On Fri, May 18, 2018 at 10:38:18AM -0600, Keith Busch wrote:
> This patch fixes races that occur with simultaneous controller
> resets by synchronizing request queues prior to initializing the
> controller. Withouth this, a thread may attempt disabling a controller
> at the same time as we're trying to enable it.
> 
> Signed-off-by: Keith Busch <[email protected]>
> ---
>  drivers/nvme/host/core.c | 21 +++++++++++++++++++--
>  drivers/nvme/host/nvme.h |  1 +
>  drivers/nvme/host/pci.c  |  1 +
>  3 files changed, 21 insertions(+), 2 deletions(-)
> 
> diff --git a/drivers/nvme/host/core.c b/drivers/nvme/host/core.c
> index 99b857e5a7a9..1de68b56b318 100644
> --- a/drivers/nvme/host/core.c
> +++ b/drivers/nvme/host/core.c
> @@ -3471,6 +3471,12 @@ int nvme_init_ctrl(struct nvme_ctrl *ctrl, struct 
> device *dev,
>  }
>  EXPORT_SYMBOL_GPL(nvme_init_ctrl);
>  
> +static void nvme_start_queue(struct nvme_ns *ns)
> +{
> +     blk_mq_unquiesce_queue(ns->queue);
> +     blk_mq_kick_requeue_list(ns->queue);
> +}
> +
>  /**
>   * nvme_kill_queues(): Ends all namespace queues
>   * @ctrl: the dead controller that needs to end
> @@ -3499,7 +3505,7 @@ void nvme_kill_queues(struct nvme_ctrl *ctrl)
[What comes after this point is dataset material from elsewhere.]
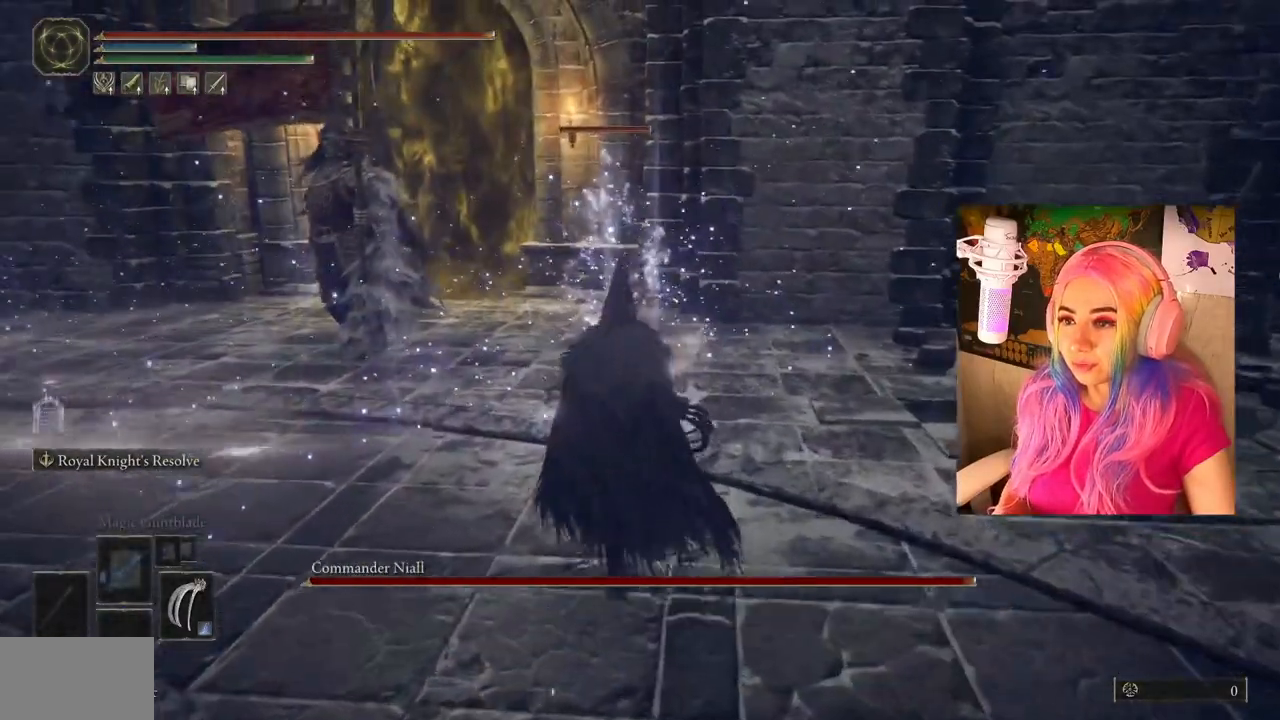
{"buttons": [], "left_stick": "up", "right_stick": "center", "events": []}
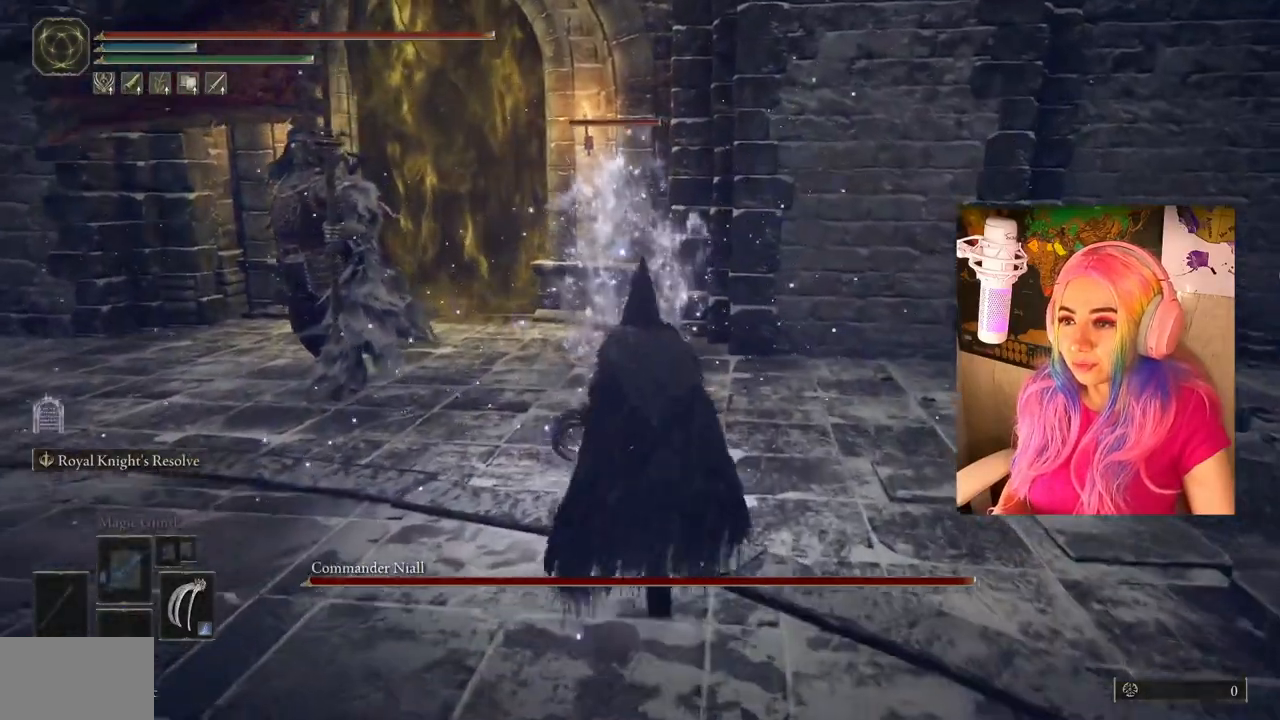
{"buttons": [], "left_stick": "up-left", "right_stick": "center", "events": [[167, "R1", "down"], [233, "L1", "down"], [283, "R1", "up"], [333, "L1", "up"], [467, "left_stick", "up-left"]]}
>               blk_set_queue_dying(ns->queue);
>  
>               /* Forcibly unquiesce queues to avoid blocking dispatch */
> -             blk_mq_unquiesce_queue(ns->queue);
> +             nvme_start_queue(ns);
>       }
>       up_read(&ctrl->namespaces_rwsem);
>  }
> @@ -3569,11 +3575,22 @@ void nvme_start_queues(struct nvme_ctrl *ctrl)
>  
>       down_read(&ctrl->namespaces_rwsem);
>       list_for_each_entry(ns, &ctrl->namespaces, list)
> -             blk_mq_unquiesce_queue(ns->queue);
> +             nvme_start_queue(ns);
>       up_read(&ctrl->namespaces_rwsem);
>  }
>  EXPORT_SYMBOL_GPL(nvme_start_queues);
>  
> +void nvme_sync_queues(struct nvme_ctrl *ctrl)
> +{
> +     struct nvme_ns *ns;
> +
> +     down_read(&ctrl->namespaces_rwsem);
> +     list_for_each_entry(ns, &ctrl->namespaces, list)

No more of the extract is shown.